Guy Carpenter issued an update today on the Cat Bond market stating that the “influence from direct capital market participation in reinsurance programs, coupled with catastrophic insured losses well below historical averages in 2013, put significant pressure on global catastrophic reinsurance pricing”. They also made the point that “spreads have tightened between indemnity and other trigger types, sponsors were inclined to take advantage of investors’ openness to indemnity triggers to reduce coverage basis risk without a material increase in pricing relative to non-indemnity trigger pricing”.
The always interesting Global Property Catastrophe ROL index showed an 11% fall at January 2014.

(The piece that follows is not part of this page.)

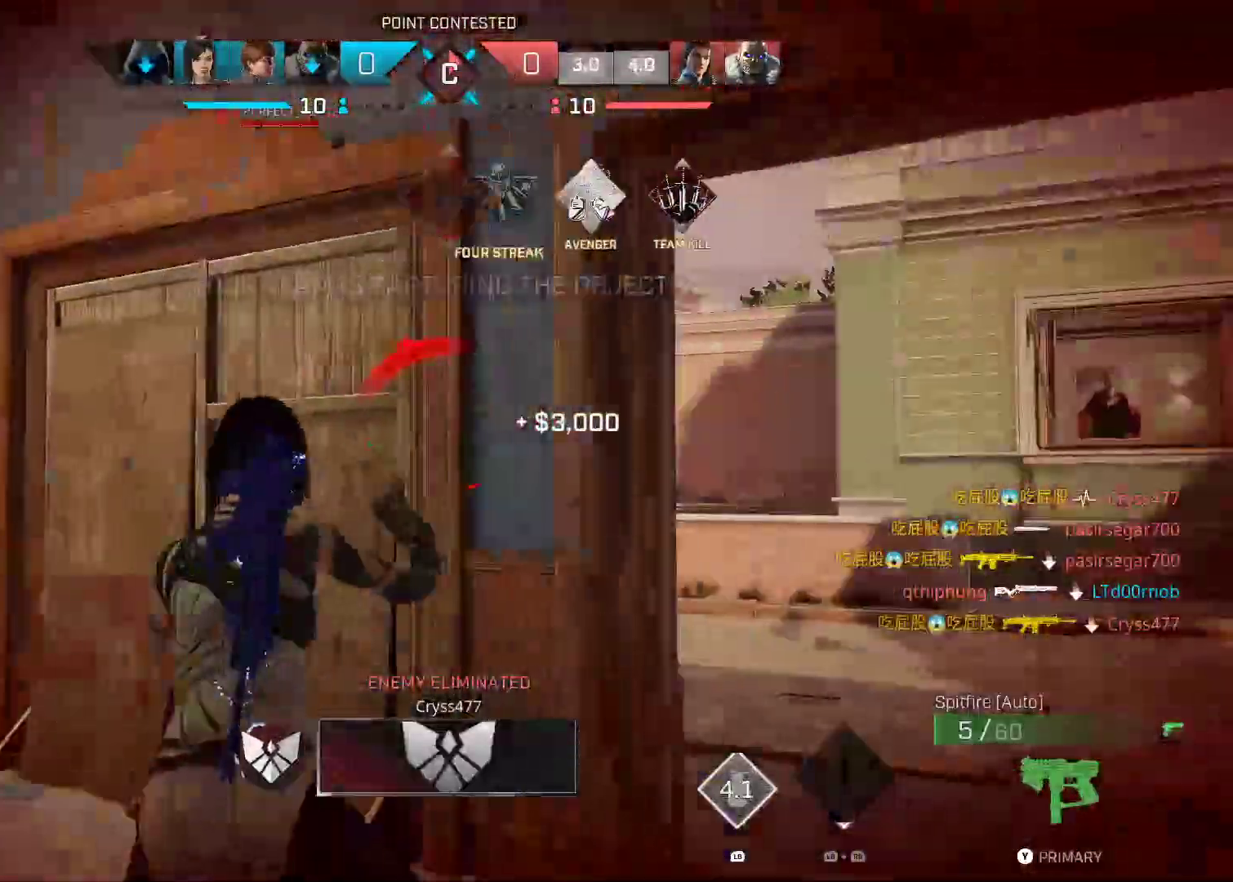
Gameplay with a controller (Xbox layout); each line is a JSON object with the inputs held at the frame after it. "events" lists button and stick changes between this image and that frame as [ms after this image, input, new state], when the widget could be followed in between. Not read: L3 R2.
{"buttons": [], "left_stick": "up", "right_stick": "down-right", "events": [[50, "right_stick", "center"], [67, "left_stick", "center"], [233, "left_stick", "up"], [383, "X", "down"], [417, "right_stick", "right"], [467, "X", "up"], [467, "right_stick", "down-right"]]}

I find it informative to compare current pricing to the past and the latest deal from Chubb covering US wind and quake risk from the NorthEast is hot off the press. East Lane Re VI increased in size to $270 million due to demand and got pricing at the bottom of the (already revised) pricing range at 275 bps. Thus the “20% more for 20% less” of the title of this post. The deal attaches in excess of $3 billion, above any historical storms (the largest of which is the 1938 New York storm at $2.9 billion), with a modelled 0.87% attachment and 0.77% exhaustion probability.
Although I am not sure if all of the conditions are exactly the same, it looks like Chubb got a good deal (for 4 years) compared to Class A of the East Lane IV Ltd, their expiring 2011 deal, which also covered US wind and quake risk in the NorthEast in excess of $3 billion. That one paid a 575 bps coupon, a whole 300 bps above the pricing they got this month!